**AUFGABE A**.
Entnimm dem Text über das Musikprojekt wortgetreu den Abschnitt, der mit den Worten „Hauptakteure sind der“ beginnt und mit „Cellisten Thomas Bruder.“ endet.

**VORLIEGENDER TEXT**.
-=-=-

Hauptakteure sind der Geiger Florian Meierott, der Komponist und Musikprofessor Klaus-Hinrich Stahmer und Gilbert Yammine, ein Meister auf dem Qanun, dem klassischen Instrument der arabischen Musik. Komplettiert wird die Gruppe vom Chemnitzer Cellisten Thomas Bruder.
Klaus-Hinrich Stahmer ist überzeugter Grenzgänger zwischen Orient und Okzident. Er hat gemeinsam mit libanesischen Kollegen die Stücke für das Projekt komponiert. 1976 – damals noch Dozent an der Musikhochschule Würzburg – gründete er die „Tage der Neuen Musik“, in deren Folge immer wieder der Austausch mit fremden Musiktraditionen und -kulturen im Mittelpunkt stand.
„Ich sehe die Zukunft der neuen Musik in dieser Grenzüberschreitung“, sagt Stahmer. Zu sehr habe sich die musikalische Avantgarde nach 1945 auf die westliche Kultur versteift. „Diese Gläubigkeit war künstlerisch eher kontraproduktiv“, so der Komponist.

-=-=-

**Dateneinträge**.
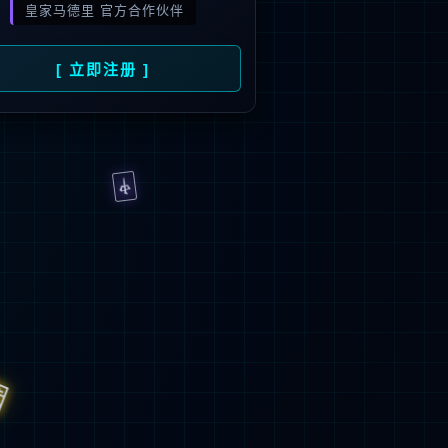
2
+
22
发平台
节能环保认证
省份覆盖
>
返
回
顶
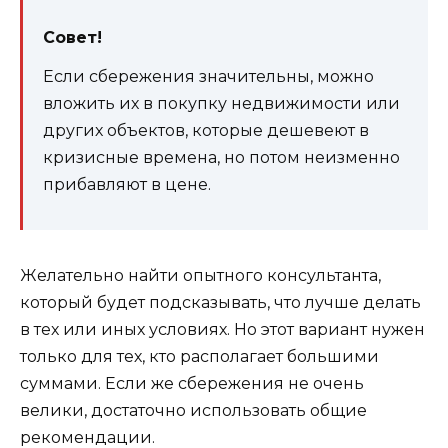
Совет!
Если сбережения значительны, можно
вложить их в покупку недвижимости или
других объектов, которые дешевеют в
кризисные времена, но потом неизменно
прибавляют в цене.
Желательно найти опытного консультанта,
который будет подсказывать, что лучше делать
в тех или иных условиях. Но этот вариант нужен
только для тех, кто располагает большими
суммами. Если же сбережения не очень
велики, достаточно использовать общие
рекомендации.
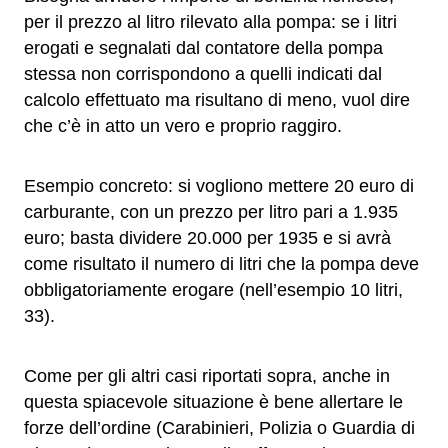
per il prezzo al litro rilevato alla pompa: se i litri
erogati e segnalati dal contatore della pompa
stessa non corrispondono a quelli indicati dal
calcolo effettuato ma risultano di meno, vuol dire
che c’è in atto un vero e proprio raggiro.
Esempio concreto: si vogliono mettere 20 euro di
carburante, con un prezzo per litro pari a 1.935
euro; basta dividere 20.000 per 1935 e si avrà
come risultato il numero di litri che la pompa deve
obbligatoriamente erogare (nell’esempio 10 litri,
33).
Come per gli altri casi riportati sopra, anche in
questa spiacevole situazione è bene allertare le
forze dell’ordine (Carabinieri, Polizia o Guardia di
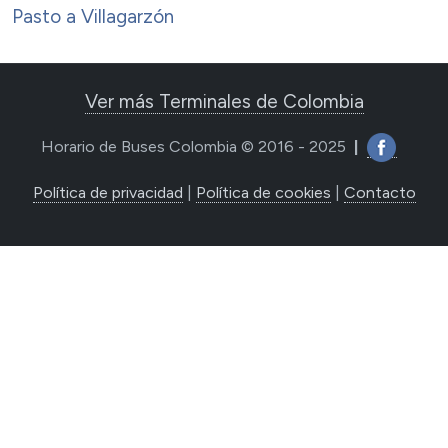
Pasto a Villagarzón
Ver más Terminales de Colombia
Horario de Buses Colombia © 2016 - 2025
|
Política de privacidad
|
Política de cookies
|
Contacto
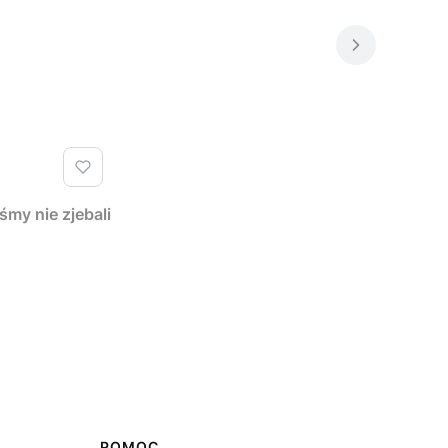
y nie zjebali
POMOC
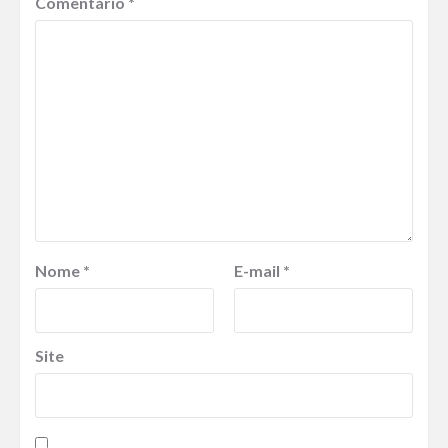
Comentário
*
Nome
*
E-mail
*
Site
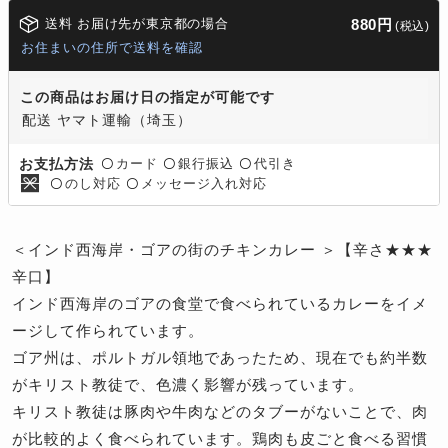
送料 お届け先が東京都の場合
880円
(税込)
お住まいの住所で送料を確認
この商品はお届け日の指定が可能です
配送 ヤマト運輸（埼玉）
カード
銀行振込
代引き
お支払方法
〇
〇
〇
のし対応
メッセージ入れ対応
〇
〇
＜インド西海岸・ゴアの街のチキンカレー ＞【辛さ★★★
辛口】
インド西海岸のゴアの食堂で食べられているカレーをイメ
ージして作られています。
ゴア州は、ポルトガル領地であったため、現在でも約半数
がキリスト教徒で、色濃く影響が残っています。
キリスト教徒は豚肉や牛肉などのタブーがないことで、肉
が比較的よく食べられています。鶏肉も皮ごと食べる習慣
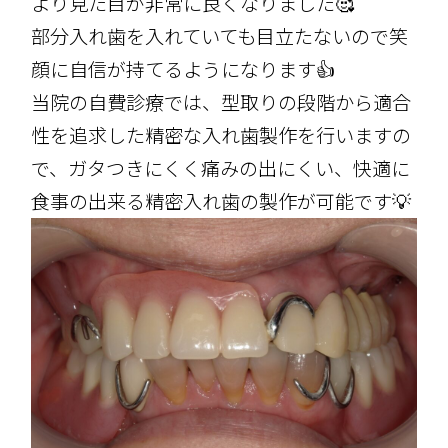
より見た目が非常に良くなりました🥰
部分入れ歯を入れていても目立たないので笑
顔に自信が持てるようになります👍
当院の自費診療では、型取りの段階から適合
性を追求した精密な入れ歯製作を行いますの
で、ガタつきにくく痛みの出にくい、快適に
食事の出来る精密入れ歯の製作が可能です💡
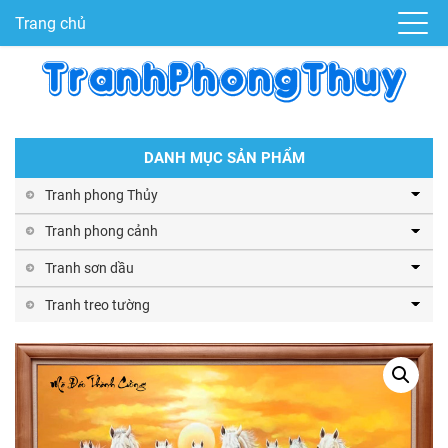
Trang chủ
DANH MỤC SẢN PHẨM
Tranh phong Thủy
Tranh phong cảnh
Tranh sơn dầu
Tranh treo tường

-=-=-

**AUFGABE B**.
Schreibe aus den Dateneinträgen unverändert ab, was von der Zeile mit „y nie zjebali“ bis zum Ende der Dateneinträge steht, beide Enden eingeschlossen. Die Bilder lässt du in der Antwort weg.

**SCHRIFTLICHE ANTWORT A**.
Hauptakteure sind der Geiger Florian Meierott, der Komponist und Musikprofessor Klaus-Hinrich Stahmer und Gilbert Yammine, ein Meister auf dem Qanun, dem klassischen Instrument der arabischen Musik. Komplettiert wird die Gruppe vom Chemnitzer Cellisten Thomas Bruder.

**SCHRIFTLICHE ANTWORT B**.
y nie zjebali
POMOC
Comentário
*
Nome
*
E-mail
*
Site
送料 お届け先が東京都の場合
880円
(税込)
お住まいの住所で送料を確認
この商品はお届け日の指定が可能です
配送 ヤマト運輸（埼玉）
カード
銀行振込
代引き
お支払方法
〇
〇
〇
のし対応
メッセージ入れ対応
〇
〇
＜インド西海岸・ゴアの街のチキンカレー ＞【辛さ★★★
辛口】
インド西海岸のゴアの食堂で食べられているカレーをイメ
ージして作られています。
ゴア州は、ポルトガル領地であったため、現在でも約半数
がキリスト教徒で、色濃く影響が残っています。
キリスト教徒は豚肉や牛肉などのタブーがないことで、肉
が比較的よく食べられています。鶏肉も皮ごと食べる習慣
より見た目が非常に良くなりました🥰
部分入れ歯を入れていても目立たないので笑
顔に自信が持てるようになります👍
当院の自費診療では、型取りの段階から適合
性を追求した精密な入れ歯製作を行いますの
で、ガタつきにくく痛みの出にくい、快適に
食事の出来る精密入れ歯の製作が可能です💡
Trang chủ
DANH MỤC SẢN PHẨM
Tranh phong Thủy
Tranh phong cảnh
Tranh sơn dầu
Tranh treo tường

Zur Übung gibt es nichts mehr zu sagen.